● **Records for the task**
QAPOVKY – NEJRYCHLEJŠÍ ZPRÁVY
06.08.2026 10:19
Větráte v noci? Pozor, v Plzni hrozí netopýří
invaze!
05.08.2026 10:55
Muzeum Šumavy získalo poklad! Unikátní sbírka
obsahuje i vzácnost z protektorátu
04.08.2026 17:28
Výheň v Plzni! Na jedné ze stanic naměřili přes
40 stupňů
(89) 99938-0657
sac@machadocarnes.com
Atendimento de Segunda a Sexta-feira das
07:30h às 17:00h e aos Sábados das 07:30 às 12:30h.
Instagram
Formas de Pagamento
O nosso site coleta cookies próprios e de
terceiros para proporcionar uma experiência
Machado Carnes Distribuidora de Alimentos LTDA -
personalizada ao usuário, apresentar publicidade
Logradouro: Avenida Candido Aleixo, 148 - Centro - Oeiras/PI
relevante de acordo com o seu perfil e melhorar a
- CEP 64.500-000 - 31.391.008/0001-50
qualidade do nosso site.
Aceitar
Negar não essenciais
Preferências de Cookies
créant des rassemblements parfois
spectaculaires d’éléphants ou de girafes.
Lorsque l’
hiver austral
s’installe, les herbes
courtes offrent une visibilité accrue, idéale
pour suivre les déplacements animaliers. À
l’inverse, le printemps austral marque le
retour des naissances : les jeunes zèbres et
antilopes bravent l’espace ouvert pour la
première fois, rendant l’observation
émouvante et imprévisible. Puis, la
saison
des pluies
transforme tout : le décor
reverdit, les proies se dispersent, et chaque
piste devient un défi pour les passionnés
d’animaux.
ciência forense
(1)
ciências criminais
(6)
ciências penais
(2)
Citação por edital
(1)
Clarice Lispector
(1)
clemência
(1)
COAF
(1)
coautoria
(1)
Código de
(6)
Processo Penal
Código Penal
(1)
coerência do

--

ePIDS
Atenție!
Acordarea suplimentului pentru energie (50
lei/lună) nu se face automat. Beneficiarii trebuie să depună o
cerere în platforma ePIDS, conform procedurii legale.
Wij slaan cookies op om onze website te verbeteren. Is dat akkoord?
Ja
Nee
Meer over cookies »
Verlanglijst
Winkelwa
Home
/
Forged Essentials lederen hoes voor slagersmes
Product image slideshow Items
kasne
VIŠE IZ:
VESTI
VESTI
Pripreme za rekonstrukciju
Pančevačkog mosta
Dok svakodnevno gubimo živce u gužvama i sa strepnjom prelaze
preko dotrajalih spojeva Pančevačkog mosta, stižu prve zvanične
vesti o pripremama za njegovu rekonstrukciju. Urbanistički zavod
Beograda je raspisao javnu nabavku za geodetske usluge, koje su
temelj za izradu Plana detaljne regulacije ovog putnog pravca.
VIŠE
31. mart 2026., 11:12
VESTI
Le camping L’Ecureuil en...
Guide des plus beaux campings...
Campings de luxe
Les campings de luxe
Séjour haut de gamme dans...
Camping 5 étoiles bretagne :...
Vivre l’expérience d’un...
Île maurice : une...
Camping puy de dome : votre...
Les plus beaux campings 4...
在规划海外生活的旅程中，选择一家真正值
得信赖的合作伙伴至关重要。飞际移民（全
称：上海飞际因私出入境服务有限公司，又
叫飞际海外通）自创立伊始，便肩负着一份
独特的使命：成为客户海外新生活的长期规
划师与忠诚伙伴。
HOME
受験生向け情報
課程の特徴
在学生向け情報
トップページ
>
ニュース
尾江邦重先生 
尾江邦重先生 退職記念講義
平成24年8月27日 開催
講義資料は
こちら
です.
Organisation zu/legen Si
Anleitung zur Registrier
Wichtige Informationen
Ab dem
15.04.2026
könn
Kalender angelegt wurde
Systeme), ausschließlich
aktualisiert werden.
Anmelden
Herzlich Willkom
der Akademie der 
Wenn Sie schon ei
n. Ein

...

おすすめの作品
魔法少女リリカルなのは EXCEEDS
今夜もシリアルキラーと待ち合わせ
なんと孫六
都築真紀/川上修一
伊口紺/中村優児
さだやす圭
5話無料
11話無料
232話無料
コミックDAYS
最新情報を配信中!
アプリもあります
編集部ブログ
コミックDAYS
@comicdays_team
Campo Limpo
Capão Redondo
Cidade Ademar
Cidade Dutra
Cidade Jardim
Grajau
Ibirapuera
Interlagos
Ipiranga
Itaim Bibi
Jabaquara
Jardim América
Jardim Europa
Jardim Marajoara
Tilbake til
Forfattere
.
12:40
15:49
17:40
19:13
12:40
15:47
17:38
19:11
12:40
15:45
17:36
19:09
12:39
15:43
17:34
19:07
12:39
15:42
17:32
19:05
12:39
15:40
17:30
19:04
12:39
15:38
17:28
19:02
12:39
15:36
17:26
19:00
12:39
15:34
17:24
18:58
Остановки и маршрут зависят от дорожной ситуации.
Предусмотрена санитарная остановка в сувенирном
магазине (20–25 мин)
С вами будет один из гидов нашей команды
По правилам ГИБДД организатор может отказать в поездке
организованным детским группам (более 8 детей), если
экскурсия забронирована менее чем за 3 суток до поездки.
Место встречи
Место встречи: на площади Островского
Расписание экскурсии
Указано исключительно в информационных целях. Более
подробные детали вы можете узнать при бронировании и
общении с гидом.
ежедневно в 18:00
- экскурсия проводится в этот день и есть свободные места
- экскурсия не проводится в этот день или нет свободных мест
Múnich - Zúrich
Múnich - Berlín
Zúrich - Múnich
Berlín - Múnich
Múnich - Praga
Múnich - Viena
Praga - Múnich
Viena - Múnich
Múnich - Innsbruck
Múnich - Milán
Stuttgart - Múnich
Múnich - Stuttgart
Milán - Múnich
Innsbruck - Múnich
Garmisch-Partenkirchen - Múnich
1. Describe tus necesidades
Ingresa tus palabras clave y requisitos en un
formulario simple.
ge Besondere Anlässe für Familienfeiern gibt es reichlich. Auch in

● **Directive**
Count the lines in the data above that contain the word "Место", and reply with that number alone.

● **Task answer**
2